Intracranial admin of NIVO and IPI following the resection of rHGG is safe and has resulted in encouraging survival (J Duerinck et al. JITC 2021). myDC play a pivotal role in initiating an adaptive anti-tumor immune response and licensing of immune anti-tumor effector cells within the tumor microenvironment.

Methods

rHGG pts (after prior RT and TMZ, <8 mg methylprednisolone QD), underwent a leukapheresis followed by isolation/cryopreservation of myDC. NIVO (10 mg IV) was administered preoperatively. myDC (5-, 10-, or 20.106 cells) were injected into the brain tissue lining the resection cavity (iCer) following a maximal safe resection (MSR) or intratumorally (iTum) following a stereotactic biopsy (STX). IPI (5 mg) plus NIVO (10 mg) were co-injected iCer or iTum with the myDC. Postoperative NIVO was administered intracavitary (iCav, 10 mg) and intravenously (IV, 10 mg) Q2w (max 11x).

Results

21 pts (13 M; med 49 y [range 20 -78]; IDHwt 17 pts, ECOG PS 0 or 1: 18-, 3 pts) underwent procurement of myDC; intraoperative administration of myDC was preceded by MSR in 19 pts, and STx in 2 pts. Respectively 6, 3, and 12 pts were treated at the 3 myDC dose levels. All pts received the peri-op iTum/iCer/IV-admin of IPI and NIVO as planned. The median postop iCav and IV NIVO-admin was 7 (range 0-11) and 8 (0-11). Study treatment was discontinued early for PD in 9- and AE in 3 pts. Most important TRAEs: bacterial colonization of the Ommaya reservoir (n=4), craniotomy wound dehiscence (n=2), and bacterial meningitis (n=1). At DBL (01MAY2024), 6 pts (29%) remain progression-free (incl. 3 pts with >2y PFS). PFS (med. 24w [95% CI 8- 39]) is superior when compared to the pts (n=70) with resectable rHGG treated in 4 other cohorts of the GlITIpNi trial (p=0.003).

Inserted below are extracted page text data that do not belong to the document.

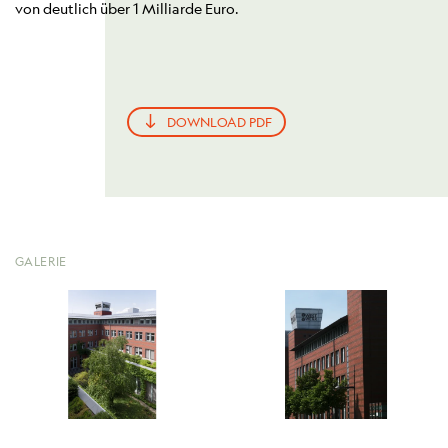
von deutlich über 1 Milliarde Euro.
DOWNLOAD PDF
GALERIE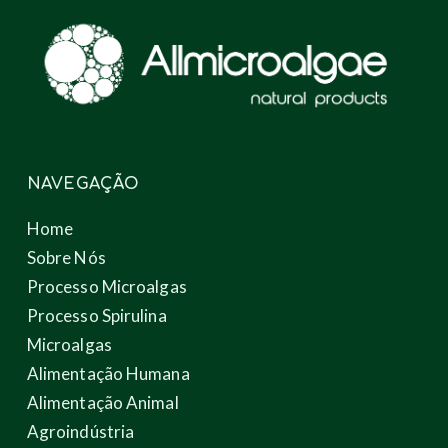
NAVEGAÇÃO
Home
Sobre Nós
Processo Microalgas
Processo Spirulina
Microalgas
Alimentação Humana
Alimentação Animal
Agroindústria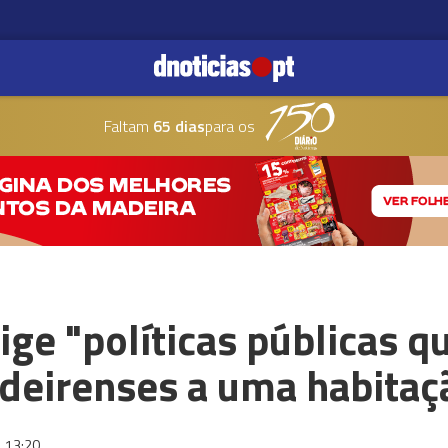
Faltam
65 dias
para os
ge "políticas públicas 
adeirenses a uma habitaç
13:20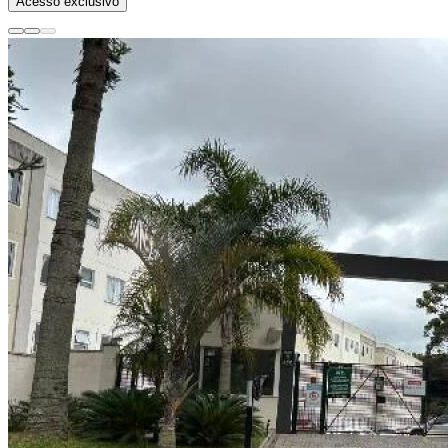
Acesso exclusivo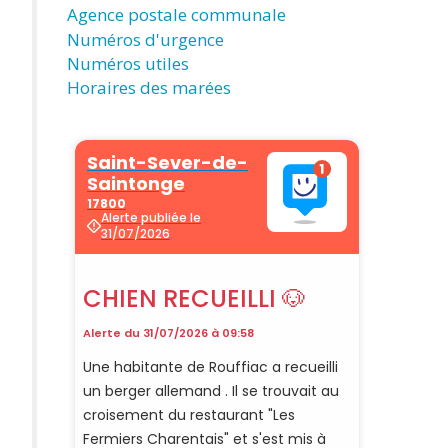
Agence postale communale
Numéros d'urgence
Numéros utiles
Horaires des marées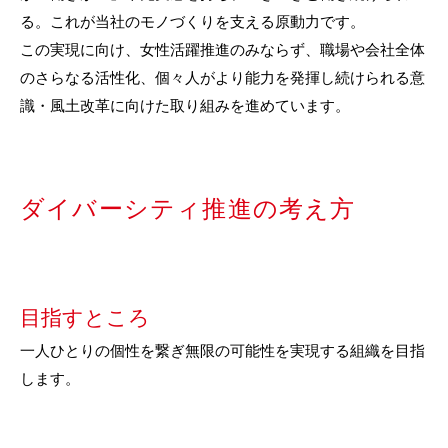
る。これが当社のモノづくりを支える原動力です。
この実現に向け、女性活躍推進のみならず、職場や会社全体
のさらなる活性化、個々人がより能力を発揮し続けられる意
識・風土改革に向けた取り組みを進めています。
ダイバーシティ推進の考え方
目指すところ
一人ひとりの個性を繋ぎ無限の可能性を実現する組織を目指
します。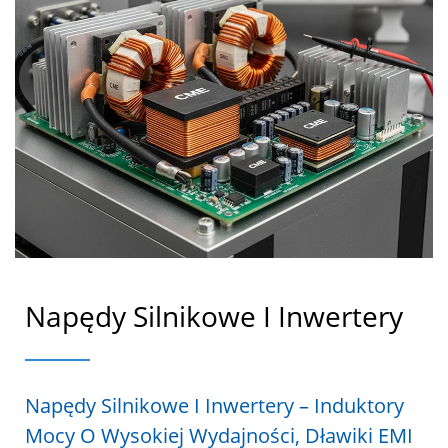
Napędy Silnikowe I Inwertery
Napędy Silnikowe I Inwertery – Induktory
Mocy O Wysokiej Wydajności, Dławiki EMI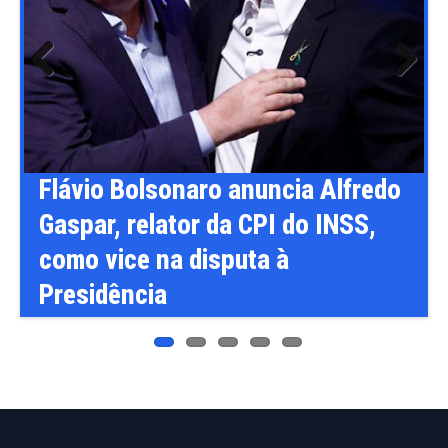
Previ
Next
ous
o
Flávio Bolsonaro anuncia Alfredo
Gaspar, relator da CPI do INSS,
como vice na disputa à
Presidência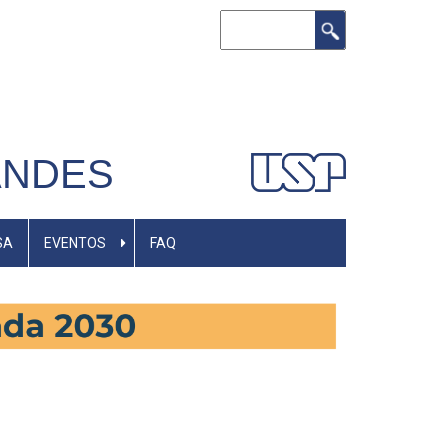
Buscar
ANDES
SA
EVENTOS
FAQ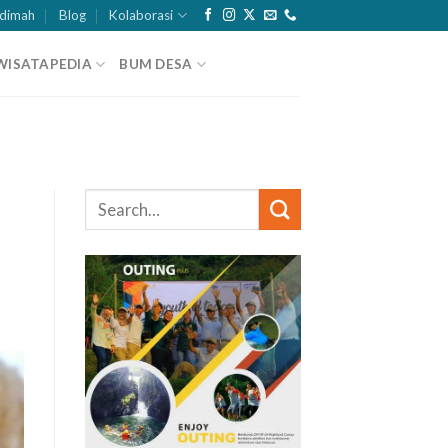
dimah
Blog
Kolaborasi
WISATAPEDIA
BUM DESA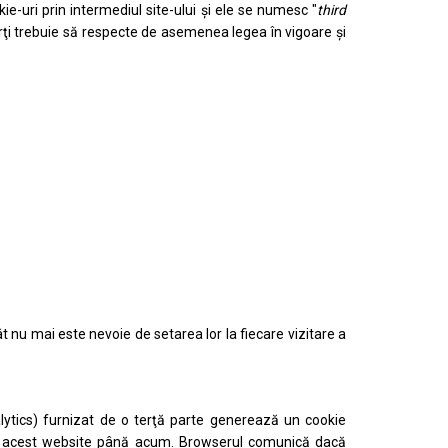
-uri prin intermediul site-ului şi ele se numesc "
third
terţi trebuie să respecte de asemenea legea în vigoare şi
ât nu mai este nevoie de setarea lor la fiecare vizitare a
alytics) furnizat de o terţă parte generează un cookie
tat acest website până acum. Browserul comunică dacă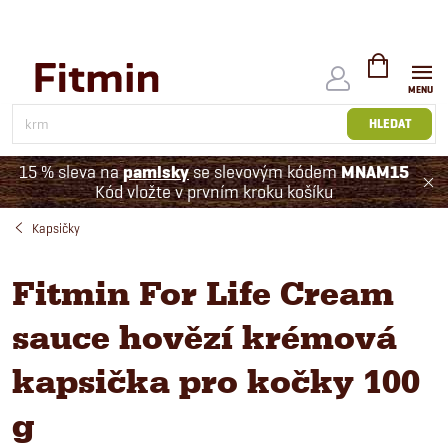
Přejít
na
obsah
NÁKUPNÍ
KOŠÍK
HLEDAT
15 % sleva na
pamlsky
se slevovým kódem
MNAM15
Kód vložte v prvním kroku košíku
Kapsičky
Fitmin For Life Cream
sauce hovězí krémová
kapsička pro kočky 100
g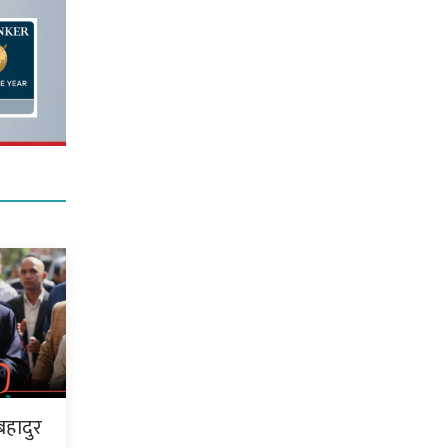
बहादुर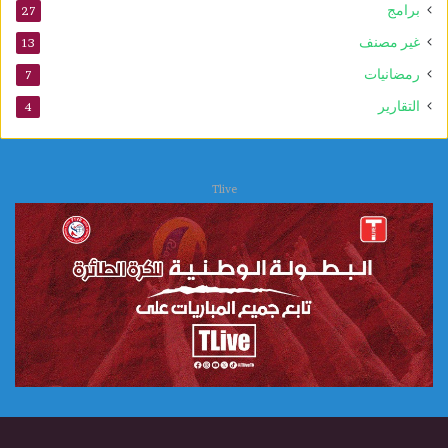
برامج
27
غير مصنف
13
رمضانيات
7
التقارير
4
Tlive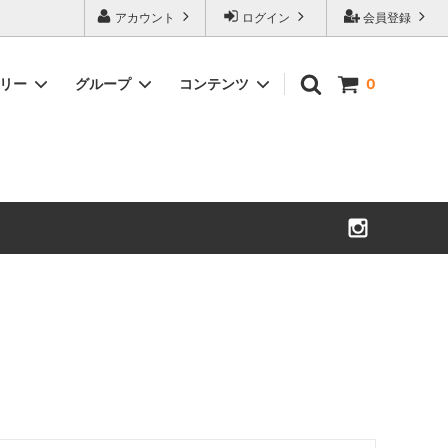
アカウント
ログイン
会員登録
ゴリー
グループ
コンテンツ
0
食品
ギフト＆プレゼント
よくあるご質問
カーシート
ベビーリュック・チェア・寝具
・タオル
マザーズバッグ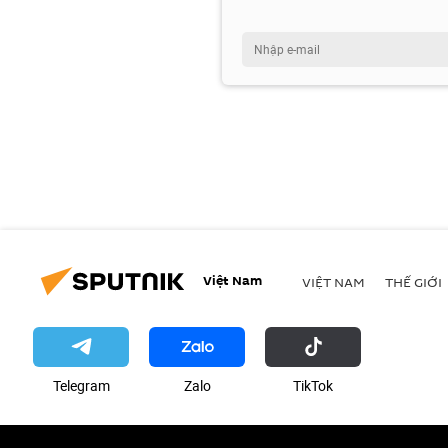
Việt Nam
VIỆT NAM
THẾ GIỚI
Telegram
Zalo
ТikТоk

When including the durable benefit from bevacizumab at first PD in 3 pts, PFS compared favorably to a historical pooled cohort (n=469) of rHGG treated with VEGF(R)-inhibitors (p=0.007). The 1-year OS-rate was 50% [95% CI 24-76].

Conclusions

Intracranial administration of myDC combined with IPI/NIVO is feasible, safe and associated with encouraging survival, deserving further investigation.

Clinical trial identification

NCT03233152.

Editorial acknowledgement

Legal entity responsible for the study

UZ Brussel.

Funding

Kom-Op-Tegen-Kanker (KOTK), Belgium.

Disclosure

All authors have declared no conflicts of interest.